• Required work
Please print each entry below exactly as it stands, but without any pictures.

┌─ Raw data

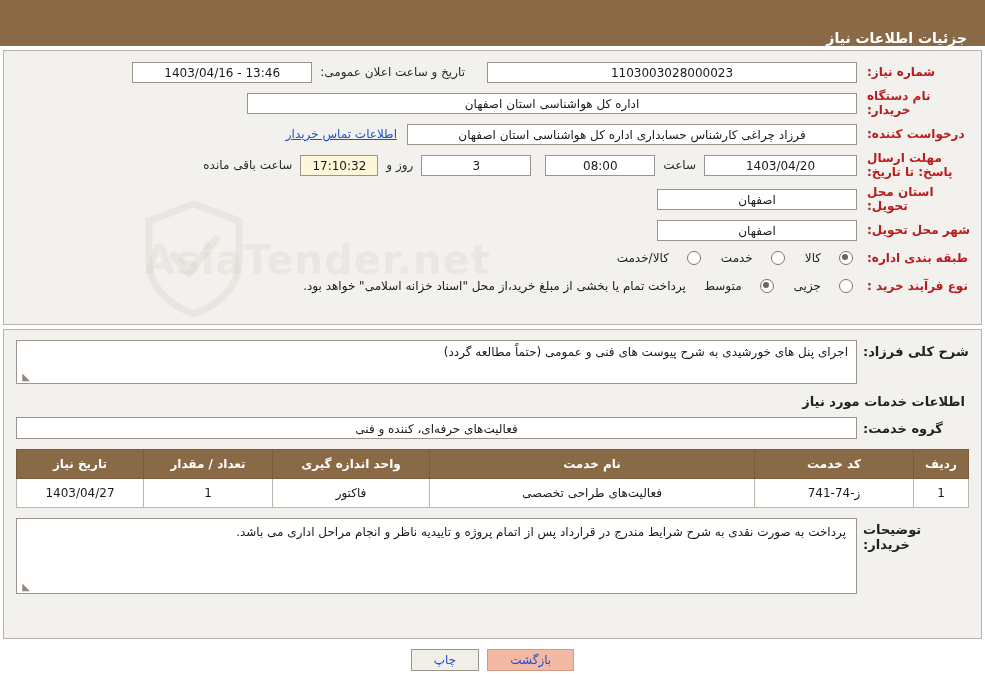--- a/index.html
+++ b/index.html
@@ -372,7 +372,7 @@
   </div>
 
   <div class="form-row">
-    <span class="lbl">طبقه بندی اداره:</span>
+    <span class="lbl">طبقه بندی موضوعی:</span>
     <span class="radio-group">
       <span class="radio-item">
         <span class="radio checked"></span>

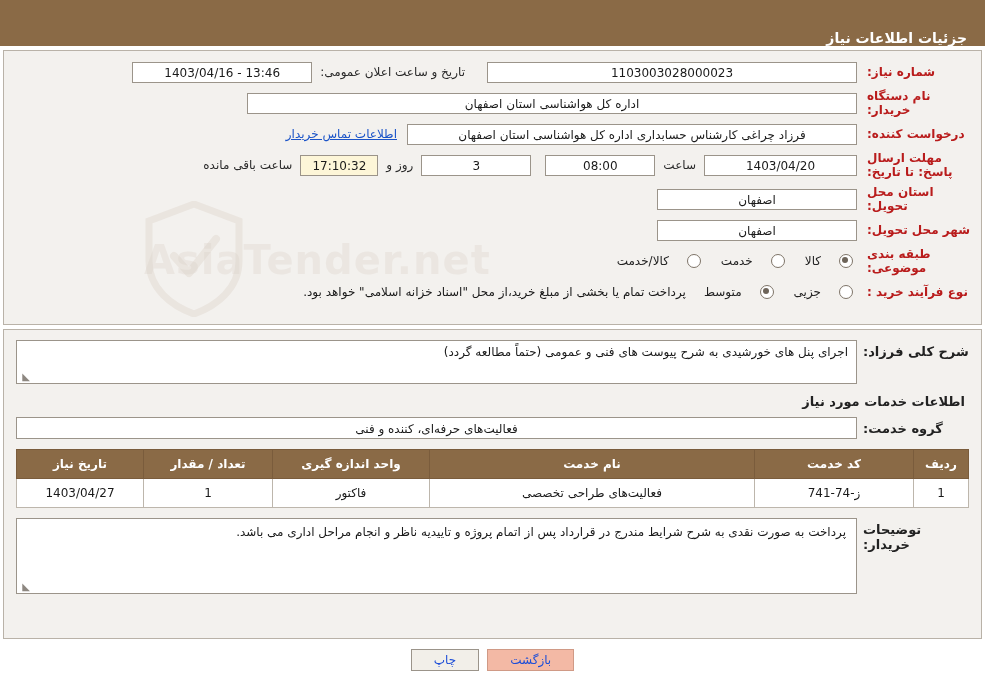--- a/index.html
+++ b/index.html
@@ -228,7 +228,7 @@
     font-weight: bold;
     font-size: 13px;
     text-align: left;
-    padding-left: 6px;
+    padding-left: 12px;
     flex: none;
     box-sizing: border-box;
   }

└─

• Solution to the problem
--- a/index.html
+++ b/index.html
@@ -372,7 +372,7 @@
   </div>
 
   <div class="form-row">
-    <span class="lbl">طبقه بندی اداره:</span>
+    <span class="lbl">طبقه بندی موضوعی:</span>
     <span class="radio-group">
       <span class="radio-item">
         <span class="radio checked"></span>

--- a/index.html
+++ b/index.html
@@ -228,7 +228,7 @@
     font-weight: bold;
     font-size: 13px;
     text-align: left;
-    padding-left: 6px;
+    padding-left: 12px;
     flex: none;
     box-sizing: border-box;
   }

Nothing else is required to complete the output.